For these reasons, the Court should deny the motion for leave to amend (to file a second amended complaint) and now dismiss this case with prejudice. See, e.g., Stem v. Gomez, 813 F.3d 205, 215-16 (5th Cir. 2016) (“When an amended complaint would still ‘fail to survive a Rule 12(b)(6) motion,' it is not an abuse of discretion to deny the motion'” for leave to amend. (citation omitted)).
Recommendation
The Court should deny the motion for leave to file a second amended complaint [Dkt. Nos. 43, 44] and dismiss this case with prejudice.

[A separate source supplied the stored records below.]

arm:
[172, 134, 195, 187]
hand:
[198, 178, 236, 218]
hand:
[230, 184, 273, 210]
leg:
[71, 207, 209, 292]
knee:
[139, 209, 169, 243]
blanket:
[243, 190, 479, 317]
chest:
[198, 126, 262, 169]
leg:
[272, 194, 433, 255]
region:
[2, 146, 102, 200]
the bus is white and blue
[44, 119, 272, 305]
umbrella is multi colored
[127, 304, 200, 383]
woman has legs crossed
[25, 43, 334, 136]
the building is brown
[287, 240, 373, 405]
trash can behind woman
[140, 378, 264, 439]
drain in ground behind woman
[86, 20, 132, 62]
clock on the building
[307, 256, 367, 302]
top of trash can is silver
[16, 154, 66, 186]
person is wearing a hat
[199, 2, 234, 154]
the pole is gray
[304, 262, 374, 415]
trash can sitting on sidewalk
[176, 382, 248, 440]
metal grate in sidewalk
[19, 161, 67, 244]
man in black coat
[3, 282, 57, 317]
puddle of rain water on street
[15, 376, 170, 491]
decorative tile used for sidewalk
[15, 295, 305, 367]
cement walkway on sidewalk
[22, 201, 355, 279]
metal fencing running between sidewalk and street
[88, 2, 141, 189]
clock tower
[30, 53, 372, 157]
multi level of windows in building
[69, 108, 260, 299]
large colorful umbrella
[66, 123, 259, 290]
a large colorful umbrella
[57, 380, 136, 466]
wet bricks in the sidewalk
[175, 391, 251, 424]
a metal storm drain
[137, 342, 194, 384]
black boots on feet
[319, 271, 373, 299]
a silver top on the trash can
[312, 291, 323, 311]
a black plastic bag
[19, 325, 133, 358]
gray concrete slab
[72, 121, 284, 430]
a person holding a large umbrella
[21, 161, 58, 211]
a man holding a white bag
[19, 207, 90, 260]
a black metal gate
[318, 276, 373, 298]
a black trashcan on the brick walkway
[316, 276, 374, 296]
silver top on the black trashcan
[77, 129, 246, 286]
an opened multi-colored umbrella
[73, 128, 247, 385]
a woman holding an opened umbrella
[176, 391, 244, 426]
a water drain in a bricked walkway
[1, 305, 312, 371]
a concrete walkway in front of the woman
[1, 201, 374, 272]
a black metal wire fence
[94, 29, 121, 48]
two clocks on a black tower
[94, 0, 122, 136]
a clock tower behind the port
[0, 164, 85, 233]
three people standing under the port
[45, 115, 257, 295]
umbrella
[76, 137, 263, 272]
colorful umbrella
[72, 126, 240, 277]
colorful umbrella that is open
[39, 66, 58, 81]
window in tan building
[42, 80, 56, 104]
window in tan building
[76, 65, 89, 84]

A copy of these findings, conclusions, and recommendation shall be served on all parties in the manner provided by law. Any party who objects to any part of these findings, conclusions, and recommendation must file specific written objections within 14 days after being served with a copy. See 28 U.S.C. § 636(b)(1); Fed.R.Civ.P. 72(b). In order to be specific, an objection must identify the specific finding or recommendation to which objection is made, state the basis for the objection, and specify the place in the magistrate judge's findings, conclusions, and recommendation where the disputed determination is found. An objection that merely incorporates by reference or refers to the briefing before the magistrate judge is not specific. Failure to file specific written objections will bar the aggrieved party from appealing the factual findings and legal conclusions of the magistrate judge that are accepted or adopted by the district court, except upon grounds of plain error. See Douglass v. United Servs. Auto. Ass'n, 79 F.3d 1415, 1417 (5th Cir. 1996).